In fact, we're thinking of our travel time now in terms of the 100 mile vacation. Our options within a 100 mile radius are staggering. Los Angeles, Palm Springs, Big Bear and Lake Arrowhead, miles of beaches, Joshua Tree National Park, San Diego . . . we live in the middle of it all.
This weekend we're heading up to Big Bear for our first deliberately chosen 100 mile vacation (or weekend getaway). Oh, we've vacationed within the given radius too many times to count, but this year we're specifically thinking of lower-impact travel. We're only thinking of one trip outside of our radius (and it's within 150 miles), and our plan is to take the train and go car free when we are there.

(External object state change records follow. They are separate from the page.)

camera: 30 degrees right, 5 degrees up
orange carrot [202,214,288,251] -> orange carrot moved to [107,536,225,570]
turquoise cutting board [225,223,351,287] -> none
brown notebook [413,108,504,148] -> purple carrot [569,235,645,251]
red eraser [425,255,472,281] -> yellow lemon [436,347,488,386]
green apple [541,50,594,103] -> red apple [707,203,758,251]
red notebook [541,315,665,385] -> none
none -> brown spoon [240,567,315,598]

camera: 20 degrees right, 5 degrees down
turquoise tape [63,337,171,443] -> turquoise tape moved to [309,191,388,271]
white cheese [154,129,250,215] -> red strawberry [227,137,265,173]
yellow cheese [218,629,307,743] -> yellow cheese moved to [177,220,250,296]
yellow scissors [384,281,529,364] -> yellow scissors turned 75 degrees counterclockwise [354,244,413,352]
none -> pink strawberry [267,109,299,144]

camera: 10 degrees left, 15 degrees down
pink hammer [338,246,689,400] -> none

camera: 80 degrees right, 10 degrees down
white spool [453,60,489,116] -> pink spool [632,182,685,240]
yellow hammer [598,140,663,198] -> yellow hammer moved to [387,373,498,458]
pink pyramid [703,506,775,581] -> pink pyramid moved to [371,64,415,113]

We're staying at a timeshare condo; we happen to be owners with the opportunity to choose a resort in Big Bear, but a lot of timeshares do rent out to non-owners. Why a timeshare? Well, the biggest reason is that we can cook all of our own meals, and because we're traveling locally we can take our CSA produce and grassfed beef with us. Also, with a timeshare, the unit isn't cleaned daily, saving cleaning products and electricity (no need to vacuum daily; we have a carpet sweeper in our unit). They don't change out the towels or bedding until after we leave.
What are we going to do? Well, hike for one thing. We are firm believers in getting out in nature, both to preserve our sanity (and our humanity) and to keep our children connected to the earth. We also plan to visit the little Moonridge Animal Park. I'm not a huge zoo fan, but I appreciate that there are places that care for injured animals and those who may have been illegally taken when young (and thus be imprinted on humans). It's another chance to connect, this time with the animals we share the mountains with.
We'll connect with each other as well; making music, playing games, and doing crafts. My goal is a TV free weekend (not all that hard for us, but we usually do watch DVDs on vacation). I suggested that we leave the laptop at home as well, and Papa was all for it. We have some planning and dreaming to do, but I'm guessing that we can manage it with a pencil and notebook.
We've never considered Big Bear more than a day trip, but we're not thinking the way we used to. In the past we've been known to drive up and stay as few as four hours. Now we realize that we should make the most of it if we're going to use the gasoline to get up there.